Nesse ponto o amor é livre, porque não está acorrentado a uma idéia, uma crença, um sentimento ou uma pessoa. Não se prende a nada. Amor livre.
Depois disso o que sobra é a paz de espírito. Um contato com a espiritualidade que jamais poderia ser verdadeiramente experimentado enquanto existisse apego.
Desapego nos permite amar de verdade e ser verdadeiramente livres. É o caminho real para a plenitude!
Mas não há como forçar. Pelo contrário, quando uma pessoa se nega a viver suas paixões e seus apegos ela não encontra essa paz. Pelo contrário, vive a vida inteira lutando contra o desejo que nunca vencerá. Viver, tanto em imaginação quanto em realidade, nossas paixões é essencial para assimilarmos nossas lições de existência.
Deixo aqui as sábias palavras de Kahlil Gibran sobre o amor.
“Quando o amor vier ter convosco, continuai seguros embora os seus caminhos sejam árduos e sinuosos. E quando as suas asas vos envolverem, abraçai-o, embora a espada oculta sob as asas vos possa ferir. E quando ele falar convosco, acreditai, embora a sua voz possa abalar os vossos sonhos como o vento do norte devasta o jardim.
Pois o amor, coroando-vos, também vos sacrificará. Assim como é para o vosso crescimento também é para a vossa decadência.
Mesmo que ele suba até vós e acaricie os mais ternos ramos que tremem ao sol, Também até às raízes ele descerá e abaná-las-à enquanto elas se agarram à terra. Como molhos de trigo ele vos junta a si. Para amanha vos pôr a nu.
Vos peneira para vos libertar das impurezas. Vos mói até à alvura. Vos amassa até vos tomardes moldáveis. E depois entrega-vos ao seu fogo sagrado, para que vos tomeis pão sagrado para a sagrada festa de Deus.
Toda estas coisas vos fará o amor até que conheçais os segredos do vosso coração, e, com esse conhecimento, vos tomeis um fragmento do coração da Vida.
Mas se, receosos, procurardes só a paz do amor e o prazer do amor, então é melhor que oculteis a vossa nudez e saiais do amor, para o mundo sem sentido onde rireis, mas não com todo o vosso riso, e chorareis mas não com todas as vossas lágrimas.
O amor só se dá a si e não tira nada senão de si.
O amor não possui nem é possuído;
Pois o amor basta-se a si próprio.
Quando amardes não deveis dizer "Deus está no meu coração", mas antes "Eu estou no coração de Deus".
E não penseis que podeis alterar o rumo do amor, pois o amor, se vos achar dignos, dirigirá o seu curso.
O amor não tem outro desejo que o de se preencher a si próprio. Mas se amardes e tiverdes desejos, que sejam esses os vossos desejos: Fundir-se e ser como um regato que corre e canta a sua melodia para a noite.

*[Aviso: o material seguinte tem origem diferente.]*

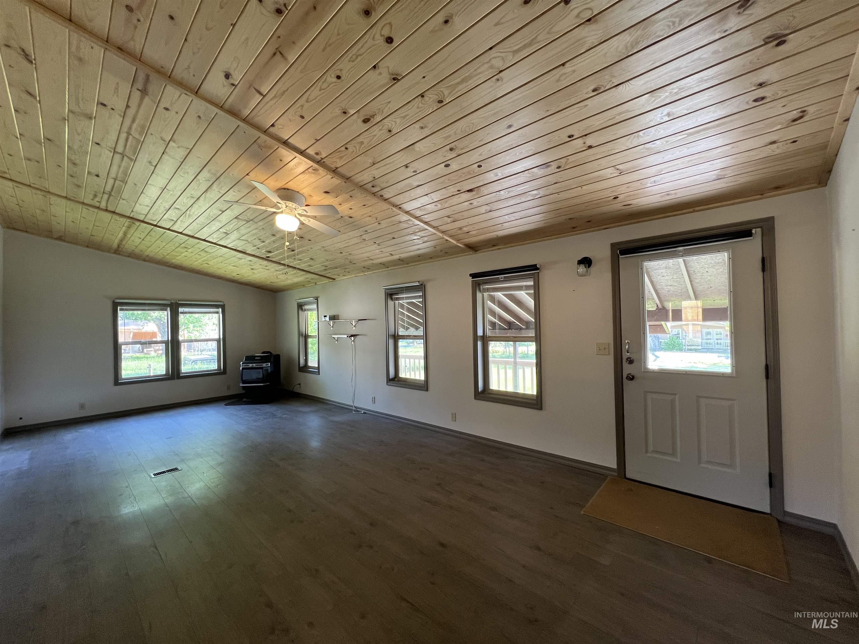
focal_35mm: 13
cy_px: 322
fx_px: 323
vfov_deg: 89.9
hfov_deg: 106.2
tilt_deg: -0.7
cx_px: 430
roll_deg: +0.9
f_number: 1.8
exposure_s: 1/60
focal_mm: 1.57
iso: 200
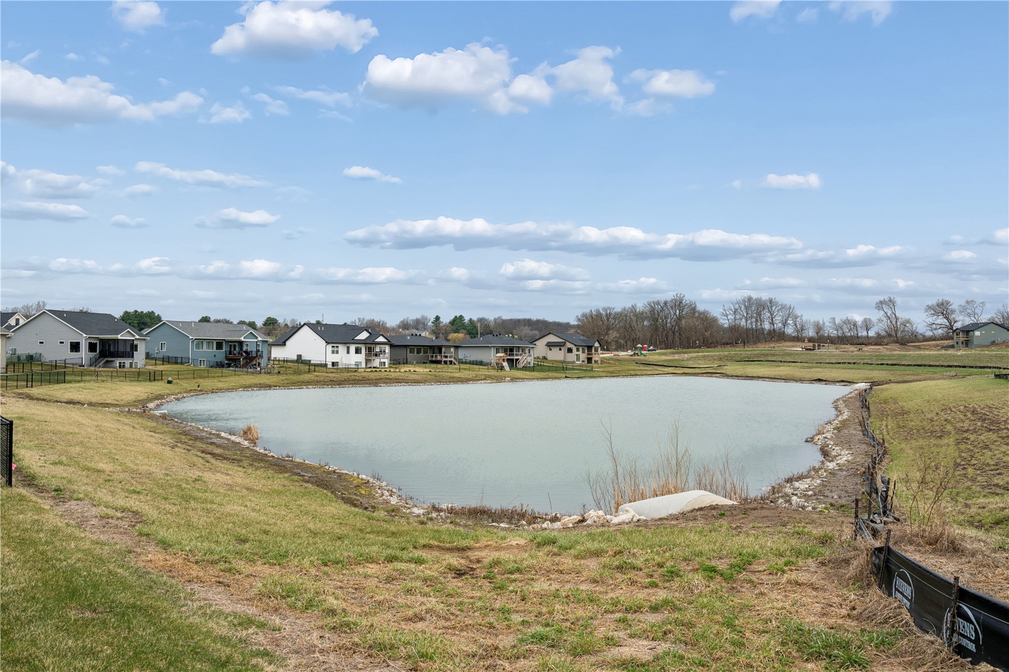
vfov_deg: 42.3
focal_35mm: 31
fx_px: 869
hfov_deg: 60.3
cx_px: 504
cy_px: 336
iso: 400
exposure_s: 1/1000
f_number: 8
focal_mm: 31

Para conhecer a dor de tanta ternura. Ser ferido pela vossa própria compreensão do amor. E sangrar com vontade e alegremente.
Despertar de madrugada com um coração alado e dar graças por mais um dia de amor.
Repousar ao fim da tarde e meditar sobre o êxtase do amor;
Regressar a casa à noite com gratidão. E depois adormecer com uma prece para os amados do vosso coração e um cântico de louvor nos vossos lábios.”